Tsuchikama wins Dunn Collaborative Research Award



Dr. Kyoji Tsuchikama
Kyoji Tsuchikama, PhD

The Gulf Coast Consortia announced that Kyoji Tsuchikama, PhD, associate professor in the Texas Therapeutics Institute at the Brown Foundation Institute of Molecular Medicine for the Prevention of Human Diseases, is a 2025 winner of the John S. Dunn Foundation Collaborative Research Award.

Tsuchikama won the award for his collaborative project “Directed Antibody-Drug Conjugate Targeting KDM4A as a Novel Therapy for Neuroendocrine Neoplasms.” Tsuchikama partnered with Guocan Wang, MD, PhD, and Yuan-Hung Lo, PhD, both members of The University of Texas MD Anderson Cancer Center UTHealth Houston Graduate School of Biomedical Sciences, for the project.

“Winning this award is a great honor and an exciting opportunity to collaborate with outstanding external cancer experts,” Tsuchikama said. “It also provides a valuable platform to further demonstrate and disseminate our linker technology, a model for how academic collaboration can accelerate the translation of innovative cancer biology and chemistry into meaningful cancer therapies.”

The group’s project studies high-grade neuroendocrine tumors and carcinomas, which grow rapidly, spread to other organs, and usually don’t respond well to current treatments. The collaboration brought together experts in cancer biology and targeted drug development in order to design a more precise and effective therapy to treat these cancers.

“I’m truly excited to partner with Dr. Tsuchikama through the generous support of the John S. Dunn Foundation,” Wang said. “Our preclinical data show strong promise for targeting KDM4A in highly aggressive neuroendocrine prostate cancer (NEPC), and emerging evidence suggests that KDM4A plays a broader role in other neuroendocrine tumors as well. This collaboration will allow us to advance the development of more effective agents targeting KDM4A and move one step closer to new therapeutic strategies for patients.”

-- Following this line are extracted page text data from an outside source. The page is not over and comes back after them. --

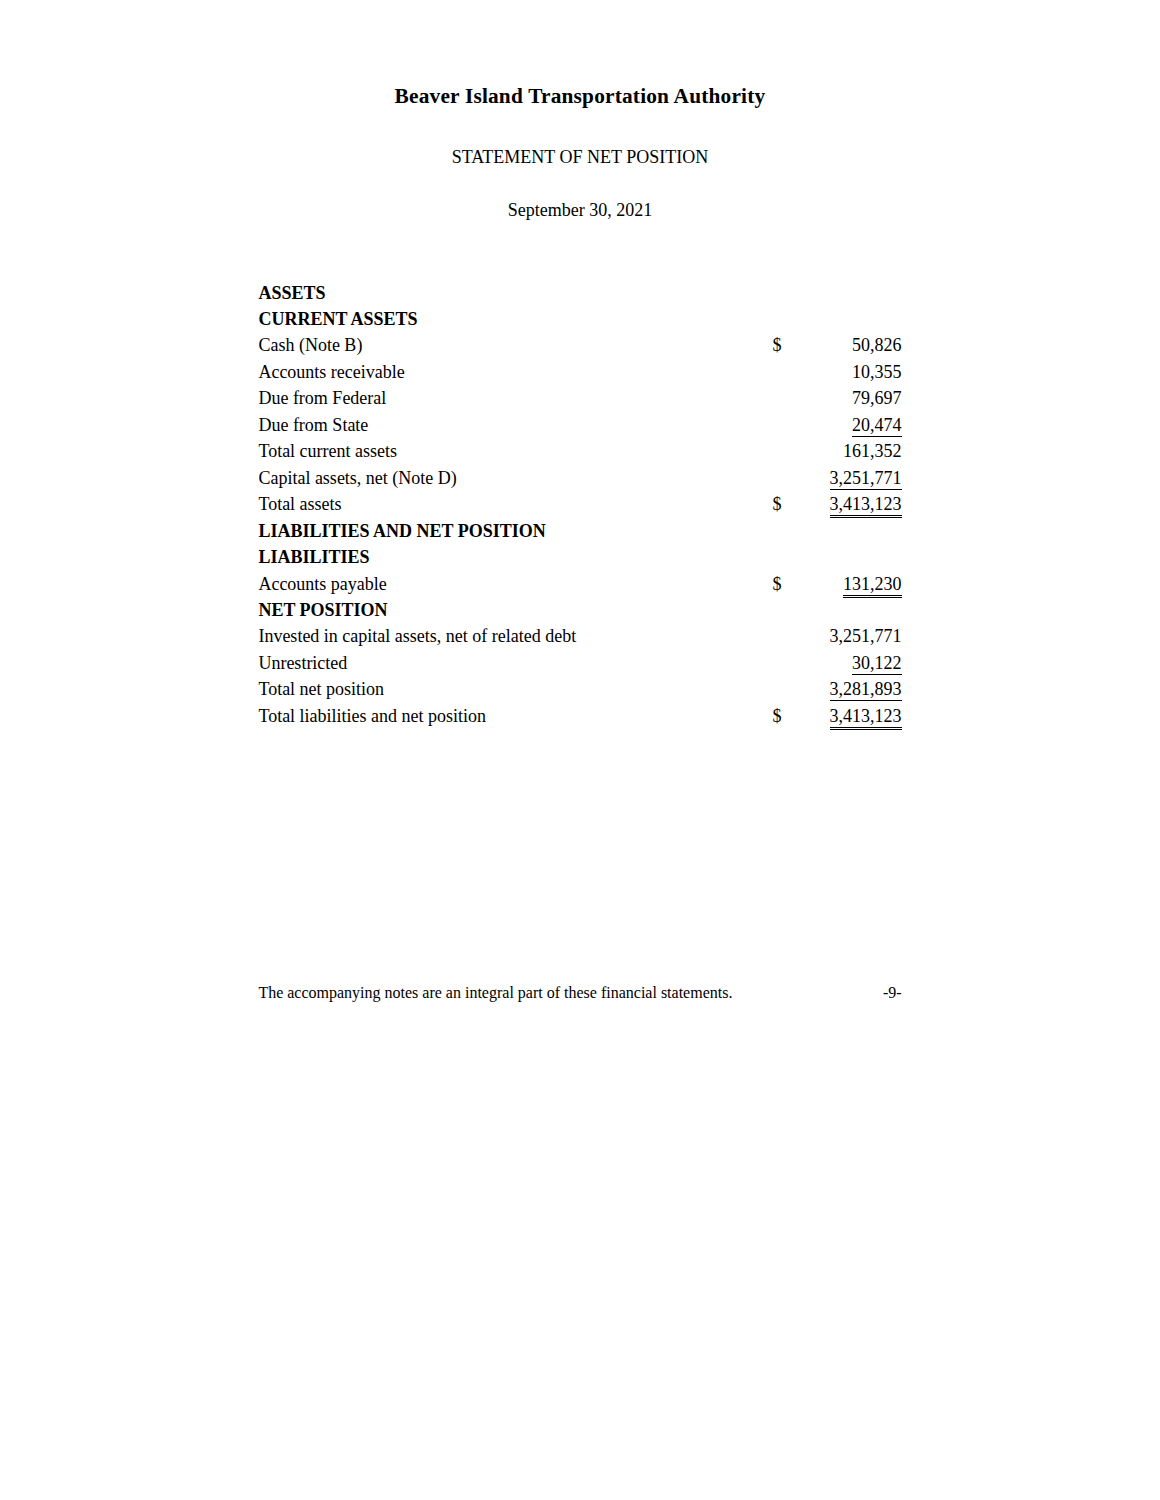Beaver Island Transportation Authority
STATEMENT OF NET POSITION
September 30, 2021
| ASSETS | | |
| CURRENT ASSETS | | |
| Cash (Note B) | $ | 50,826 |
| Accounts receivable | | 10,355 |
| Due from Federal | | 79,697 |
| Due from State | | 20,474 |
| Total current assets | | 161,352 |
| Capital assets, net (Note D) | | 3,251,771 |
| Total assets | $ | 3,413,123 |
| LIABILITIES AND NET POSITION | | |
| LIABILITIES | | |
| Accounts payable | $ | 131,230 |
| NET POSITION | | |
| Invested in capital assets, net of related debt | | 3,251,771 |
| Unrestricted | | 30,122 |
| Total net position | | 3,281,893 |
| Total liabilities and net position | $ | 3,413,123 |
The accompanying notes are an integral part of these financial statements.
-9-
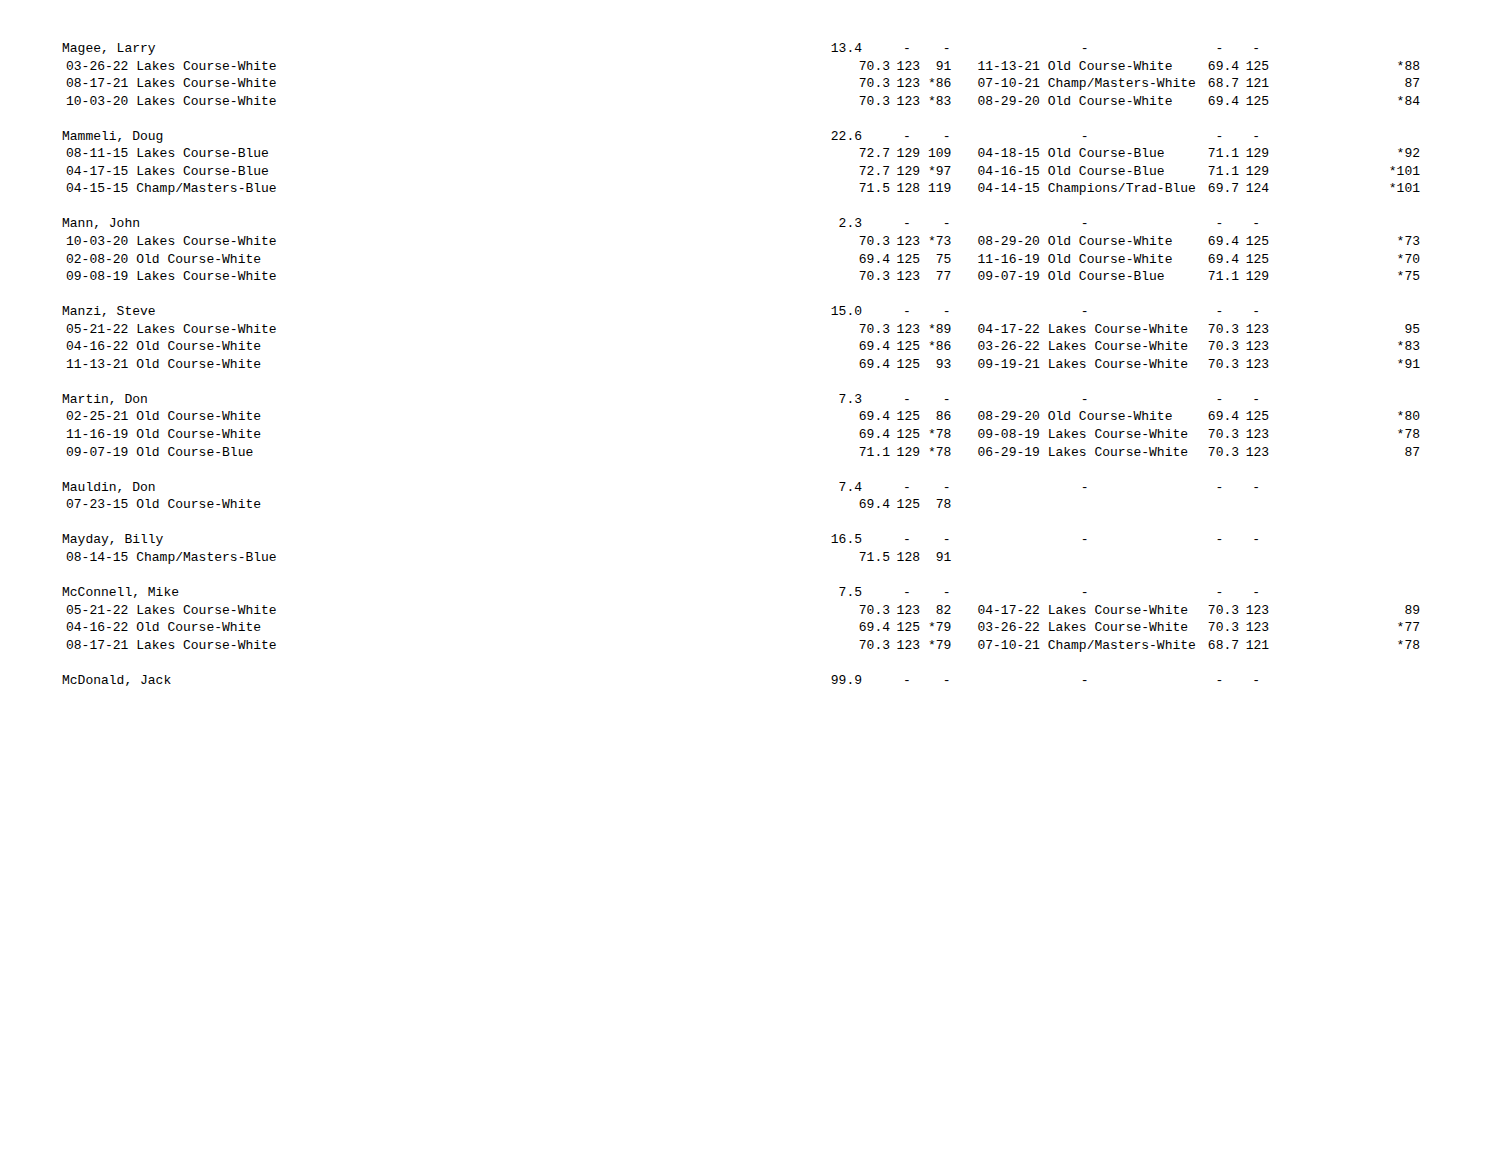| Magee, Larry | 13.4 | - | - | - | - | - |
| 03-26-22 Lakes Course-White | 70.3 | 123 | 91 | 11-13-21 Old Course-White | 69.4 | 125 | *88 |
| 08-17-21 Lakes Course-White | 70.3 | 123 | *86 | 07-10-21 Champ/Masters-White | 68.7 | 121 | 87 |
| 10-03-20 Lakes Course-White | 70.3 | 123 | *83 | 08-29-20 Old Course-White | 69.4 | 125 | *84 |
| Mammeli, Doug | 22.6 | - | - | - | - | - |
| 08-11-15 Lakes Course-Blue | 72.7 | 129 | 109 | 04-18-15 Old Course-Blue | 71.1 | 129 | *92 |
| 04-17-15 Lakes Course-Blue | 72.7 | 129 | *97 | 04-16-15 Old Course-Blue | 71.1 | 129 | *101 |
| 04-15-15 Champ/Masters-Blue | 71.5 | 128 | 119 | 04-14-15 Champions/Trad-Blue | 69.7 | 124 | *101 |
| Mann, John | 2.3 | - | - | - | - | - |
| 10-03-20 Lakes Course-White | 70.3 | 123 | *73 | 08-29-20 Old Course-White | 69.4 | 125 | *73 |
| 02-08-20 Old Course-White | 69.4 | 125 | 75 | 11-16-19 Old Course-White | 69.4 | 125 | *70 |
| 09-08-19 Lakes Course-White | 70.3 | 123 | 77 | 09-07-19 Old Course-Blue | 71.1 | 129 | *75 |
| Manzi, Steve | 15.0 | - | - | - | - | - |
| 05-21-22 Lakes Course-White | 70.3 | 123 | *89 | 04-17-22 Lakes Course-White | 70.3 | 123 | 95 |
| 04-16-22 Old Course-White | 69.4 | 125 | *86 | 03-26-22 Lakes Course-White | 70.3 | 123 | *83 |
| 11-13-21 Old Course-White | 69.4 | 125 | 93 | 09-19-21 Lakes Course-White | 70.3 | 123 | *91 |
| Martin, Don | 7.3 | - | - | - | - | - |
| 02-25-21 Old Course-White | 69.4 | 125 | 86 | 08-29-20 Old Course-White | 69.4 | 125 | *80 |
| 11-16-19 Old Course-White | 69.4 | 125 | *78 | 09-08-19 Lakes Course-White | 70.3 | 123 | *78 |
| 09-07-19 Old Course-Blue | 71.1 | 129 | *78 | 06-29-19 Lakes Course-White | 70.3 | 123 | 87 |
| Mauldin, Don | 7.4 | - | - | - | - | - |
| 07-23-15 Old Course-White | 69.4 | 125 | 78 | | | | |
| Mayday, Billy | 16.5 | - | - | - | - | - |
| 08-14-15 Champ/Masters-Blue | 71.5 | 128 | 91 | | | | |
| McConnell, Mike | 7.5 | - | - | - | - | - |
| 05-21-22 Lakes Course-White | 70.3 | 123 | 82 | 04-17-22 Lakes Course-White | 70.3 | 123 | 89 |
| 04-16-22 Old Course-White | 69.4 | 125 | *79 | 03-26-22 Lakes Course-White | 70.3 | 123 | *77 |
| 08-17-21 Lakes Course-White | 70.3 | 123 | *79 | 07-10-21 Champ/Masters-White | 68.7 | 121 | *78 |
| McDonald, Jack | 99.9 | - | - | - | - | - |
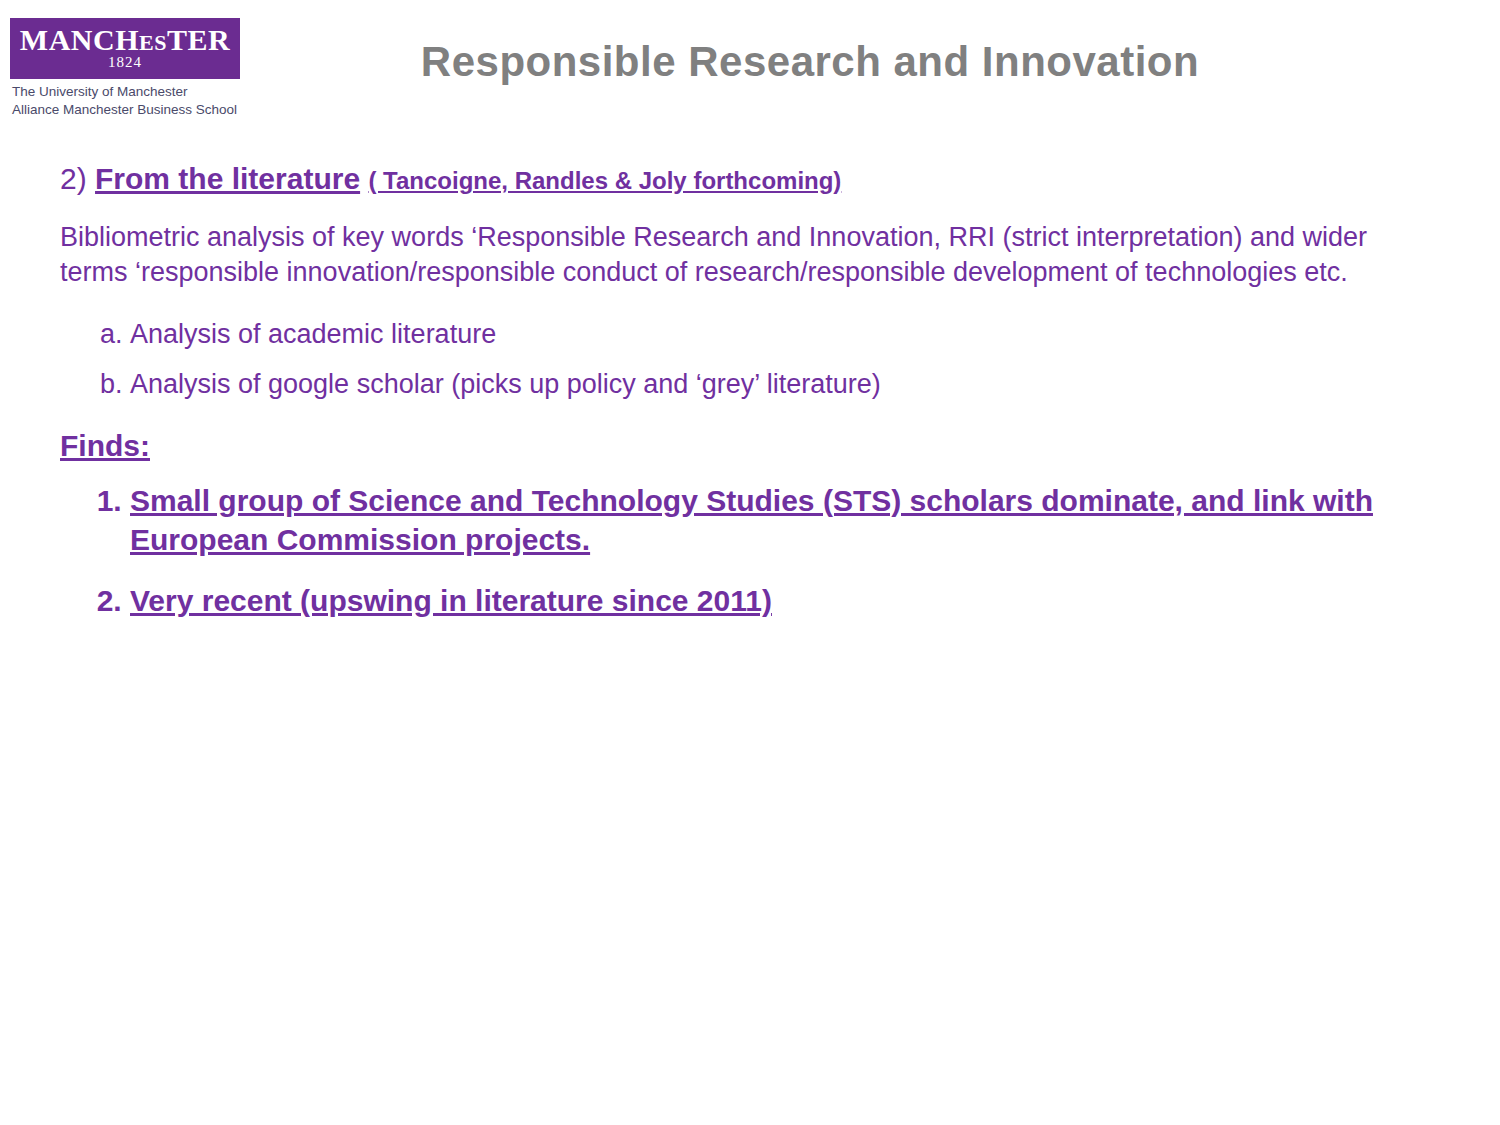MANCHESTER
1824
The University of Manchester
Alliance Manchester Business School
Responsible Research and Innovation
2) From the literature ( Tancoigne, Randles & Joly forthcoming)
Bibliometric analysis of key words ‘Responsible Research and Innovation, RRI (strict interpretation) and wider terms ‘responsible innovation/responsible conduct of research/responsible development of technologies etc.
Analysis of academic literature
Analysis of google scholar (picks up policy and ‘grey’ literature)
Finds:
Small group of Science and Technology Studies (STS) scholars dominate, and link with European Commission projects.
Very recent (upswing in literature since 2011)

“Our goal is to validate KDM4A as a promising therapeutic target for neuroendocrine cancers and create a targeted therapy that acts like a ‘guided missile,’” Tsuchikama said. The lab’s treatment uses an antibody that recognizes DLL3, a protein found almost exclusively on neuroendocrine tumor cells, to deliver a drug that blocks KDM4A directly to the cancer, enabling it to spare healthy tissue. The group will test the therapy alone and with chemo therapy in both tumor samples and preclinical models to hopefully develop safer and more effective treatments — and bring new hope to patients with these cancers.

Launched in 2009, the John S. Dunn Foundation Collaborative Research Award Program continues to build the collaborative environment of the Gulf Coast Consortia and fund projects with high potential for impacting human health. The program fosters new, exemplary interdisciplinary and interinstitutional engagement in the quantitative biomedical sciences by providing research grants of up to $100,000 total to support research and preliminary work for two years.